TESTO DI PARTENZA »
★ ★ ★ ★
Massimo Biagietti, operatore socio-sanitario del pronto soccorso di Brescia e rappresentante dei lavoratori per la sicurezza, conferma che al momento sta diminuendo l’afflusso di utenti con problematiche non covid, anche perché c’è un unico triage misto, senza percorsi puliti e percorsi cosiddetti sporchi: un deterrente non da poco. «Ad oggi il pronto soccorso è nelle stesse condizioni di marzo-aprile, abbiamo un ambiente che non è pensato per percorsi differenziati, ci sono corridoi dove passano tutti, abbiamo una tenso-struttura esterna, ma non si capisce perché da maggio sia in disuso invece di tenerla attiva per accettare tutti i casi sospetti. Arrivano pazienti positivi accertati anche da altre strutture, come dal milanese, che passano dal pronto soccorso con il rischio di mischiarsi con il resto dell’utenza. Le nostre richieste sono rimaste inascoltate e la nostra preoccupazione nasce dalla disorganizzazione della regione e della nostra direzione sanitaria».
Gabriella Liberini, delegata sindacale della Fp Cgil nel reparto di Neuropsichiatria degli Spedali Civili di Brescia dice: «Dentro al nostro ospedale mesi fa è stato presentato in pompa magna un progetto nella scala 4 che doveva diventare un padiglione dedicato ai malati covid, parliamo di 150 letti. I lavori non sono ancora iniziati: questo vuol dire che a oggi i pazienti Covid sono sparsi un po’ per tutto l’ospedale, una delle due rianimazioni e un reparto di medicina al sesto piano sono piene, la nostra proposta era quella di individuare un ospedale pubblico esterno in disuso o sotto utilizzato o una struttura modulare dedicata per preservare tutti gli altri malati non contagiati».
★ ★ ★ ★
DATI DA ESAMINARE »
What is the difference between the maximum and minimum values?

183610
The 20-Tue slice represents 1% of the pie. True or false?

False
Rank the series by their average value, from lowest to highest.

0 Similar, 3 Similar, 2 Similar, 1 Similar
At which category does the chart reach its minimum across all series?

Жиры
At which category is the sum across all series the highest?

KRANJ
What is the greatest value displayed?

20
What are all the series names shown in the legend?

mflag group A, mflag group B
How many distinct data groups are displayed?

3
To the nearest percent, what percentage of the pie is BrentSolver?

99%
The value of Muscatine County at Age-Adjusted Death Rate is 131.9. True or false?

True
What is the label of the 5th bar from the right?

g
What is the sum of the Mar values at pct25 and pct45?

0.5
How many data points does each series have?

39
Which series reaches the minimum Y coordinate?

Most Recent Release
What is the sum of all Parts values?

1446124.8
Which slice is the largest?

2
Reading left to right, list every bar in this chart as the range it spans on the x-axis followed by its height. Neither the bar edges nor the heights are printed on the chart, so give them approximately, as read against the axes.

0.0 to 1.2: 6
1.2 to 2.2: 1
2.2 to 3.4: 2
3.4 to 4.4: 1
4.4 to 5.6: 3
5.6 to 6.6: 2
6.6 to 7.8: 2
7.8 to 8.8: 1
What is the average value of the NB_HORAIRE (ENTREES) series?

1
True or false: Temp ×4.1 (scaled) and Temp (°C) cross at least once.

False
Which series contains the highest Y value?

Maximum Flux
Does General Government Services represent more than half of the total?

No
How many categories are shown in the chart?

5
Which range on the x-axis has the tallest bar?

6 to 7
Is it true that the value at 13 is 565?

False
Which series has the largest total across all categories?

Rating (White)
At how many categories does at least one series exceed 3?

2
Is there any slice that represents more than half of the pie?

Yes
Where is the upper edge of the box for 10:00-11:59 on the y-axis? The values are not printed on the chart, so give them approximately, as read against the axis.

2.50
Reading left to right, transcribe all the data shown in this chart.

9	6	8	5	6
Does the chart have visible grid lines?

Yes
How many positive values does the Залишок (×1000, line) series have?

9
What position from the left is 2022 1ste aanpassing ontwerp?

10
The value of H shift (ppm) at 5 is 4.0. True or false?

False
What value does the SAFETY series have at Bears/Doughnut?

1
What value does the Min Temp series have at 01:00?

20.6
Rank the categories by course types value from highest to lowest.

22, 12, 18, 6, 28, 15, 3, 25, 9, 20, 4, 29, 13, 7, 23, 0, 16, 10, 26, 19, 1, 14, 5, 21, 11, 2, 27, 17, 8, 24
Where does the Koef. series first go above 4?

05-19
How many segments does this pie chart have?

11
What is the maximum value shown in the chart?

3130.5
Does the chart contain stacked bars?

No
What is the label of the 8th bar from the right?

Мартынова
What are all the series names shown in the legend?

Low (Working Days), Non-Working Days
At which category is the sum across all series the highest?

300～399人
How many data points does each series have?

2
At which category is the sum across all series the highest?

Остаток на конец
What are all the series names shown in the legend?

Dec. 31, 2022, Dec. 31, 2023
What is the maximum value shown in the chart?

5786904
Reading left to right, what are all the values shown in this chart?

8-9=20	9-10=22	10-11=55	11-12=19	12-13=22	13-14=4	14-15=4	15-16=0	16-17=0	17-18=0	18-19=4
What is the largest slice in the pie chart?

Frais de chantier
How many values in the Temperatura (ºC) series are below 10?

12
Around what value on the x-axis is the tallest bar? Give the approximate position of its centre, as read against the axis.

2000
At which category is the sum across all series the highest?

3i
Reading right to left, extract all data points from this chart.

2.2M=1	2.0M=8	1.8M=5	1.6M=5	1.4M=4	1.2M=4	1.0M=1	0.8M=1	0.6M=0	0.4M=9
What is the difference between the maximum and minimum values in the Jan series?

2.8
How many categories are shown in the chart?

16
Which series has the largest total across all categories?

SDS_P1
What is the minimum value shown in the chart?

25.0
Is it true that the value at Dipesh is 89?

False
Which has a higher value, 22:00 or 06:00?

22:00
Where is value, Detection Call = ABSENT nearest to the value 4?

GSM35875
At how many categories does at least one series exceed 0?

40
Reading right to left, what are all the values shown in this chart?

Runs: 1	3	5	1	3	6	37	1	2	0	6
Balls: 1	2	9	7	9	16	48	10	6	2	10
★ ★ ★ ★
PROBLEMI E COMPITI »
**a.** Nel testo sul pronto soccorso di Brescia, quanti letti doveva avere il padiglione per i malati covid progettato nella scala 4?
**b.** Prosegui il testo sul pronto soccorso di Brescia dopo l'ultima frase riportata.

RISPOSTE PER VOCE »
**a.** 150 letti.

**b.**
Questo punto nevralgico lo evidenzia anche Pietro Brambillasca, anestesista del Papa Giovanni XXIII di Bergamo, che rimarca: «In questi mesi non si è pensato a strutture modulari intermedie, non si è pianificato un intervento logistico straordinario. A marzo abbiamo scritto una lettera al New England Medical Journal chiedendo anche l’intervento di personale medico delle Ong per affrontare quella che è a tutti gli effetti una crisi umanitaria, perché la gestione ospedaliera con una filiera adeguata avrebbe prevenuto la catastrofe. Hanno messo i volontari negli ospedali da campo, non nelle strutture intermedie semplicemente perché non esistono. Oggi sul quel fronte siamo come a marzo: gli ospedali vanno a caricarsi di pazienti che avrebbero potuto essere gestiti diversamente. Questo stallo demoralizza il personale».
La tensione dentro agli ospedali lombardi è massima. Ora anche gli ospedalieri regionali iniziano a farsi sentire.«Stiamo rincorrendo il virus, ma con la seconda ondata questo non è più giustificabile», conclude Brambillasca.